Art in Agricultural Communities
Building a California Climate Art Trail
Quick Summary
- UC Davis Institute of the Environment is helping spread awareness of the climate crisis through art. You can help us expand a climate art trail growing throughout California's Central Valley. Email Jullianne Ballou at jballou@ucdavis.edu to learn more.
During the last decade, artists have increasingly turned toward addressing social and ecological issues linked to the climate crisis, including food access, melting glaciers, and deforestation. This work, often immediate and bold, packs an emotional punch that’s difficult to ignore – documenting a pressing reality and inspiring action. Environmental writer Bill McKibben has said future generations will look to the art we’re producing to understand what rising temperatures meant for our populations.
Central Valley Artists Push for Climate Action
If you’re driving north on County Road 102 – Pole Line Road in Davis – you’ll see a series of signs abutting an almond orchard to your right with the messages: “Orchards capture carbon,” “What a climate bargain,” and “Race to net zero.” I saw the signs for the first time while I was driving home from work one afternoon prior to joining the Institute of the Environment last month as Associate Director of Strategic Initiatives. At the time, I was renting a farmhouse on the land that featured the signs — 80+ acres mostly planted with almond trees interspersed with cover crops: oats, bell beans, peas, canola, and mustard.
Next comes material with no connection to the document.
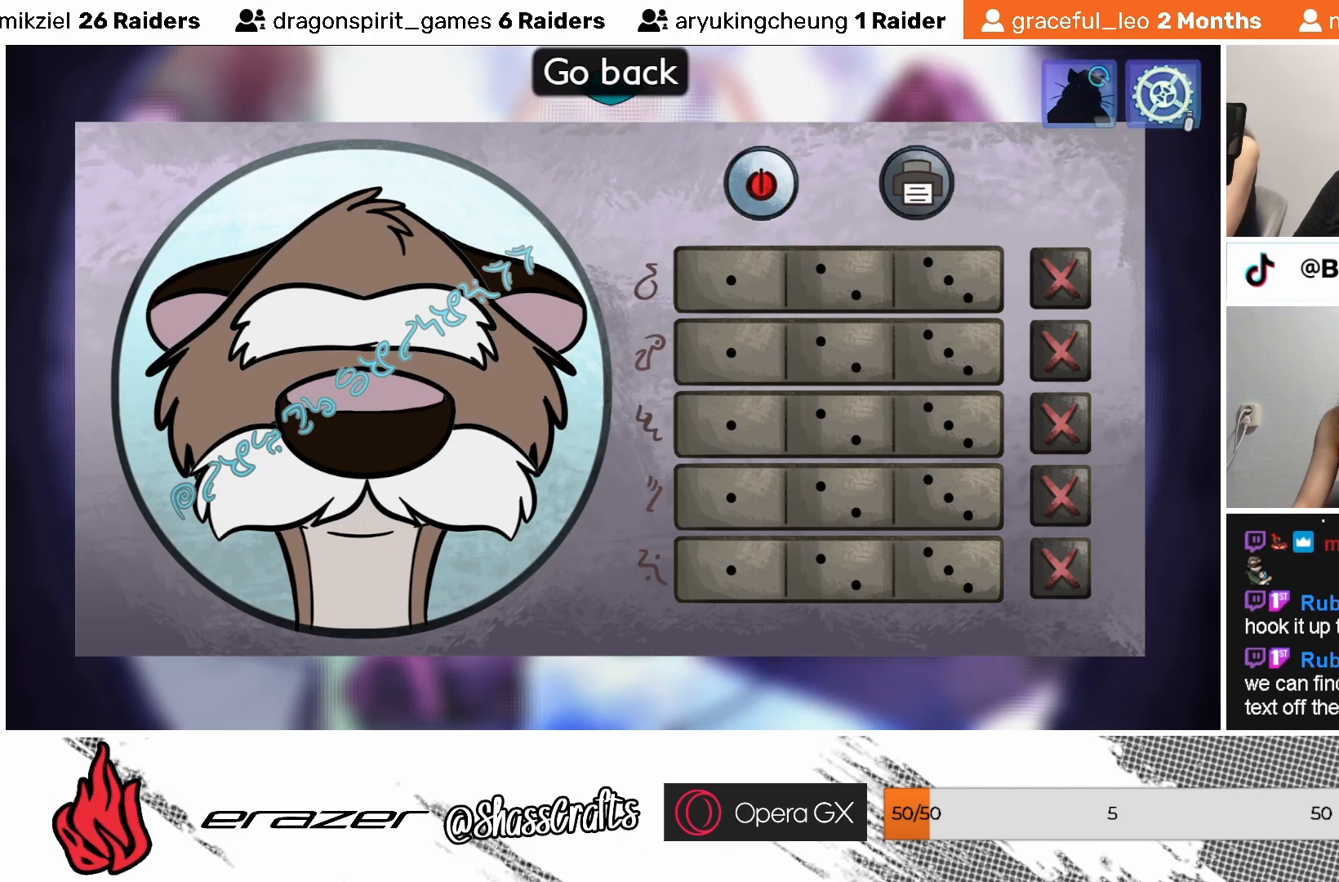
{"buttons": [], "left_stick": "center", "events": [[83, "DPAD_LEFT", "up"]]}
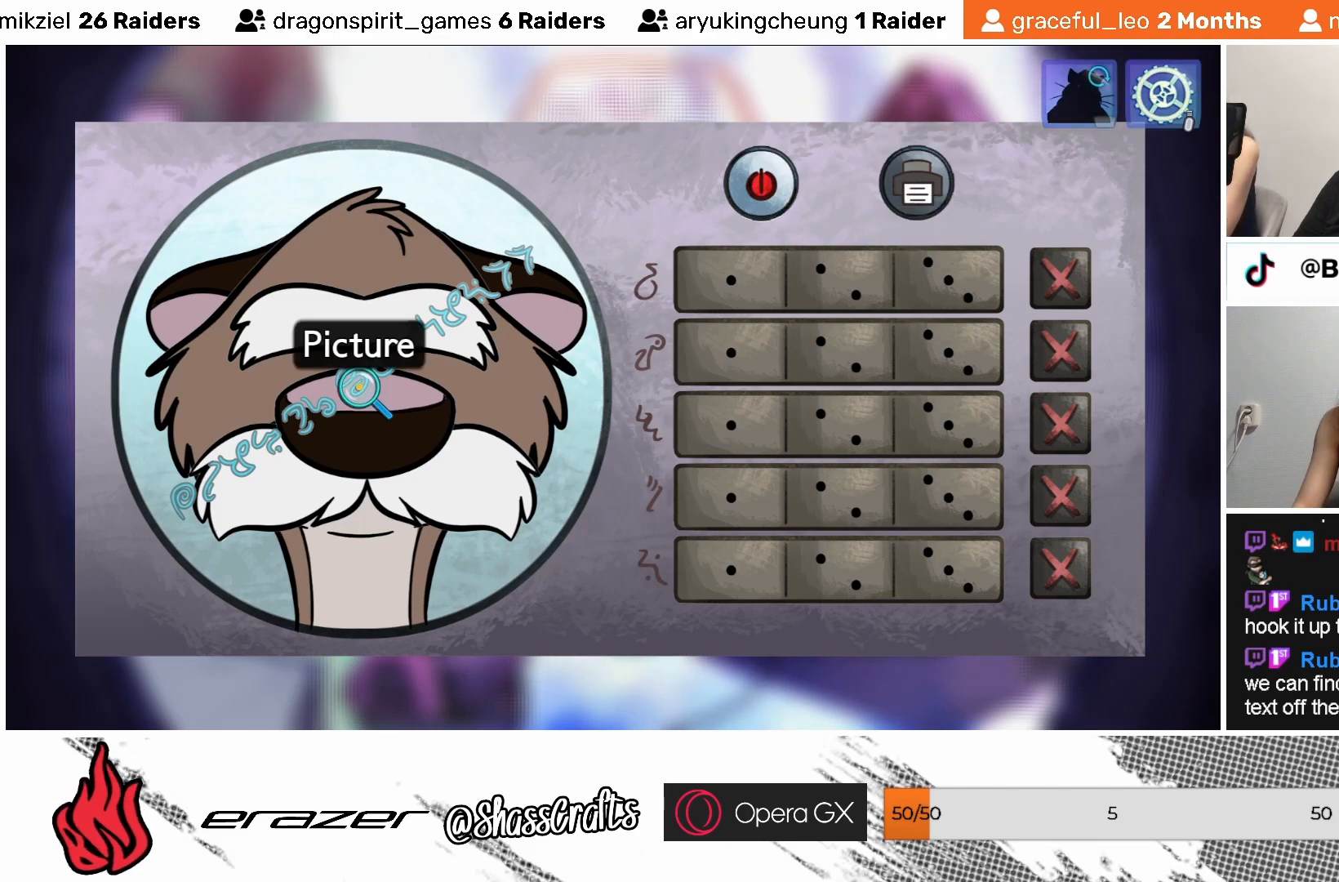
{"buttons": [], "left_stick": "center", "events": [[283, "DPAD_LEFT", "down"], [417, "DPAD_LEFT", "up"]]}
The property owner (and my landlord), Mike Russell, had only told me that he was engaged in a project with UC Davis, and that an environmental design class would make occasional site visits to plan for a mural they were designing for the side of his nearby barn.
The idea for the mural began when Russell and his friend Steve Shaffer, both veterans of the Yolo County agricultural community, started wondering how to motivate more local farmers to integrate climate mitigation and adaptation practices into their agriculture. They remembered how the image of Rosie the Riveter inspired women to participate in World War II and realized art could serve as a powerful vessel for messaging; and moreover, could be collaboratively produced.
They also had a big canvas to offer: the side of Russell’s barn. The men were introduced to UC Davis environmental design professor Emily Schlickman, who developed the concept of the mural in a one-credit course she designed and taught on art and climate change activism. The class launched a mural competition, and the winning design by engineering student Rachael Dal Porto was selected to grace the side of Russell’s barn facing one of the more heavily trafficked roads in the county. Dal Porto’s illustration is agriculture-centric, and also features urban elements that benefit both humans and the environment, including an e-bus, food cooperative, and cooling center.
I watched students and their professor survey the site, and I got to know Sacramento muralist Leon Willis during one of his frequent visits to the farm to trace the mural design. I came to learn more about the project on the community mural paint day, an event with music, food, and informational booths staffed by experts from UC Davis’s Western Center for Agricultural Health and Safety and the Center for Watershed Sciences, both part of the UC Davis Institute of the Environment. More than 250 people, ranging in age from three years old to 80, had convened at the farm to help paint the mural, which depicted a version of the Sacramento Valley bolstered by climate-resilient crops, wildlife, floodplains, and restored wetlands. The mural’s message is clear: with the right planning and design, built communities and agricultural lands in California’s bread basket can offer nurturing support to human and wild ecologies.
In California’s rural communities, climate change impacts the lives and livelihoods of farmers, farmworkers and their families through heat waves, drought, fire, flood, pests, and disease. Farms produce 11 percent of the greenhouse emissions that contribute to climate change, and they can also offer climate solutions when they promote practices like carbon sequestration, water stewardship, farmland conservation, renewable energy use, and climate equity. While the benefits of ethical land stewardship are multiple and lasting, they aren’t always visible or apparent, but public art can help.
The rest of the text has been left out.